• **Task to carry out**
Can you print every line of the data below word for word and leave out the pictures?

(Saved entries)
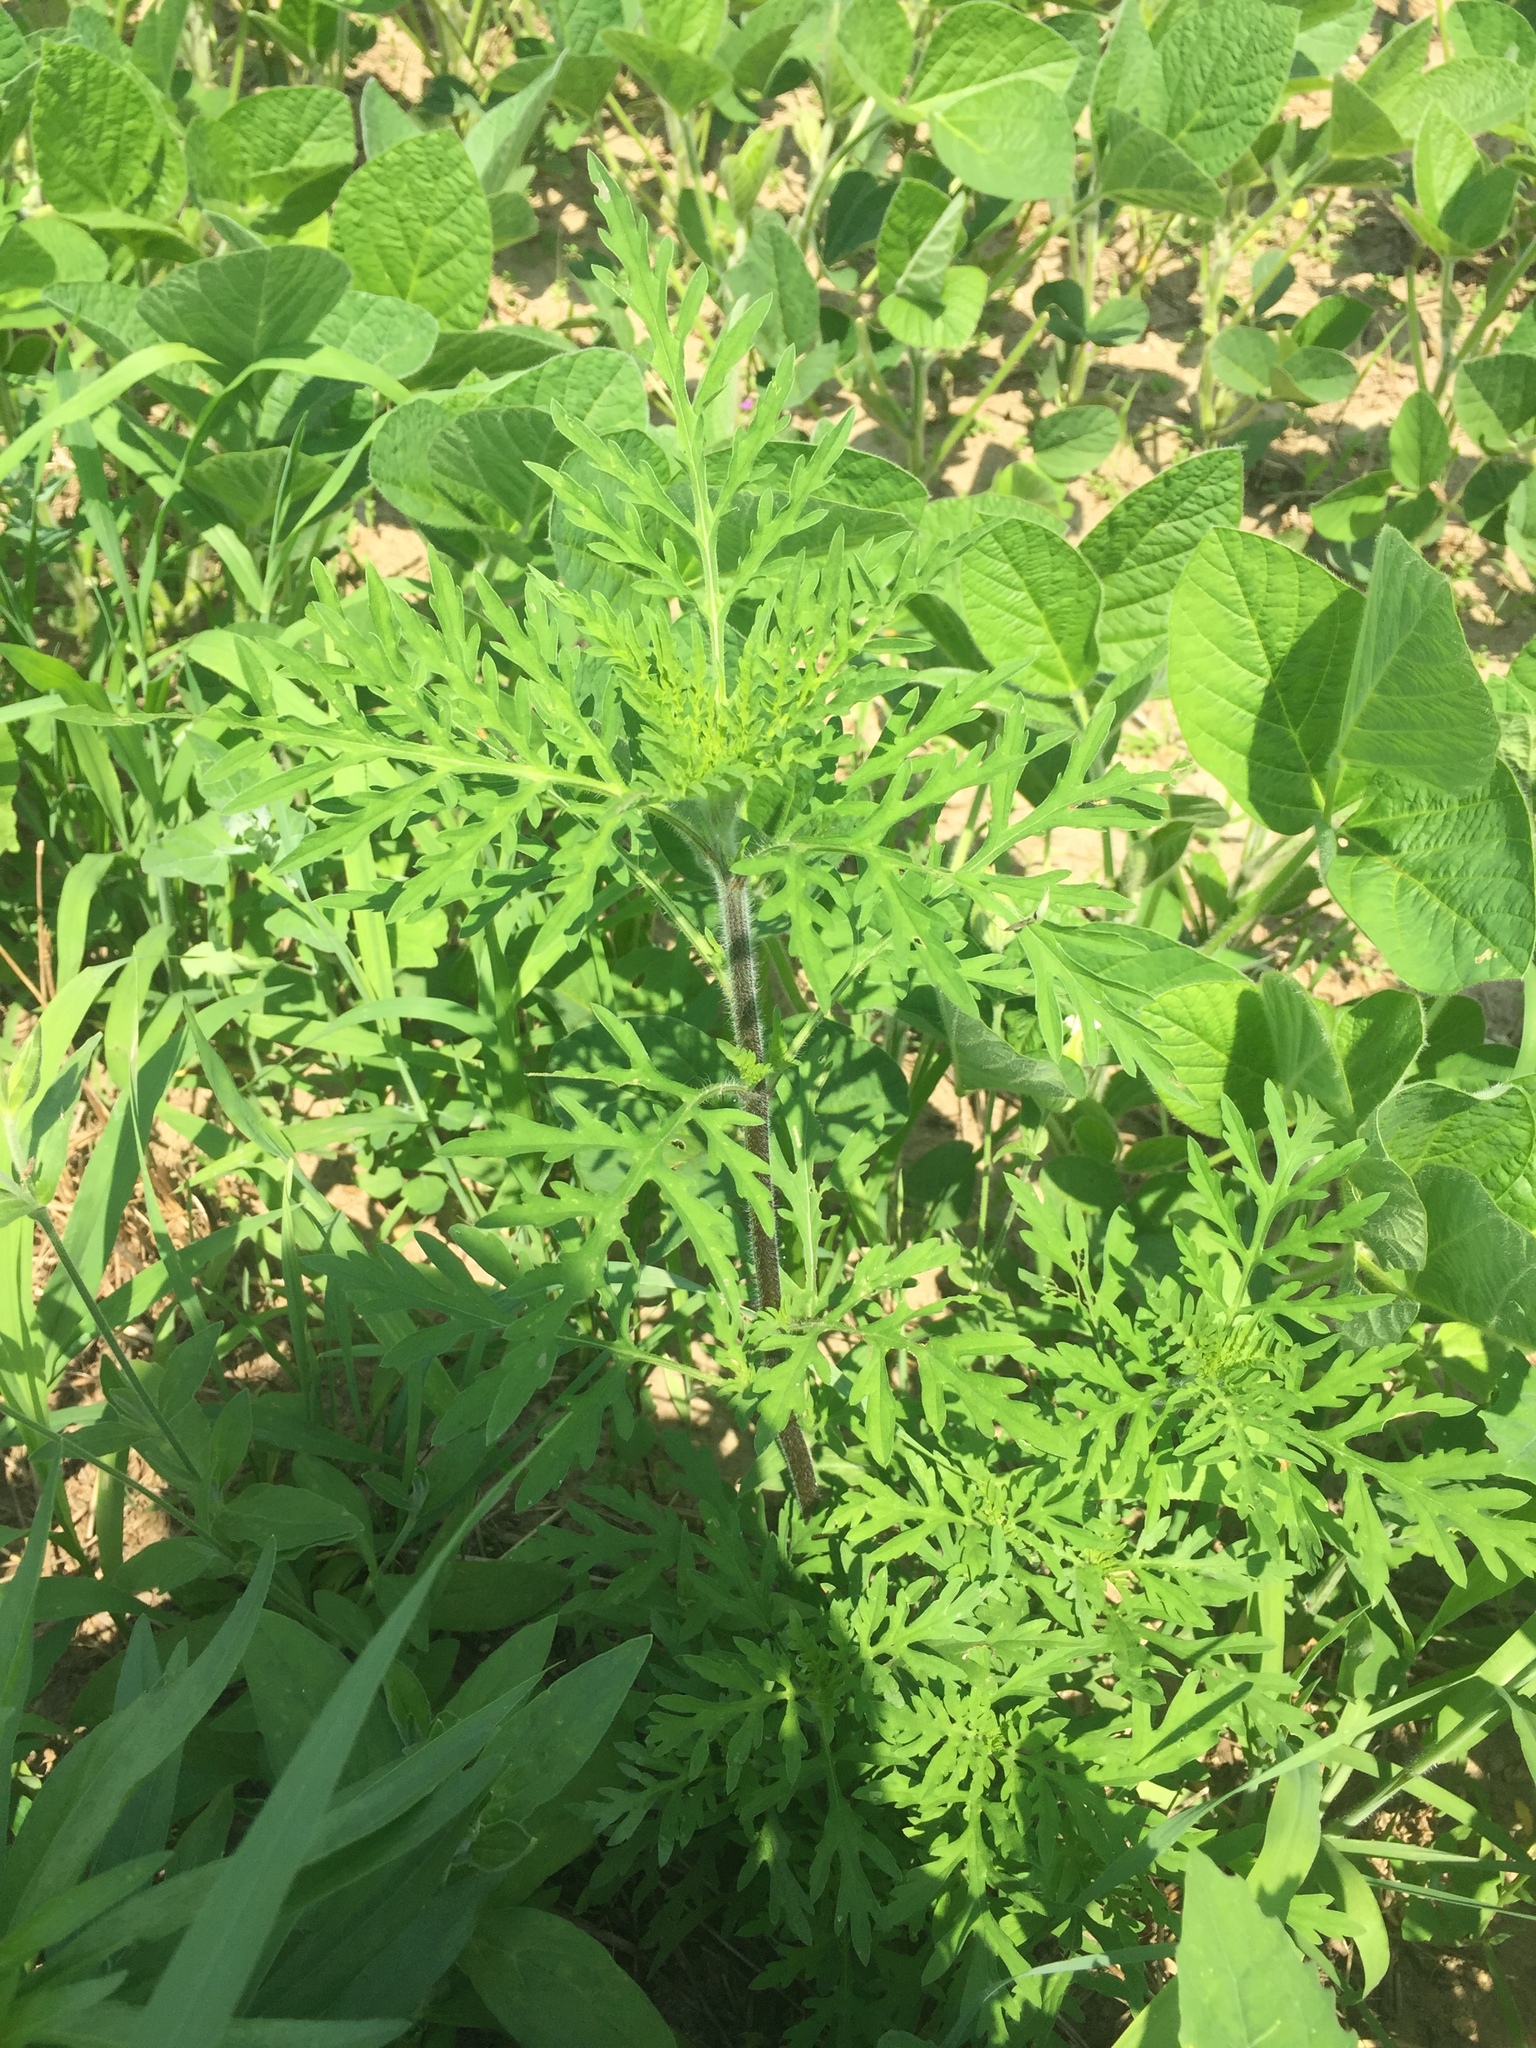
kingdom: Plantae
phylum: Tracheophyta
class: Magnoliopsida
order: Asterales
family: Asteraceae
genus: Ambrosia
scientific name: Ambrosia artemisiifolia
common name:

• **Task solution**
kingdom: Plantae
phylum: Tracheophyta
class: Magnoliopsida
order: Asterales
family: Asteraceae
genus: Ambrosia
scientific name: Ambrosia artemisiifolia
common name:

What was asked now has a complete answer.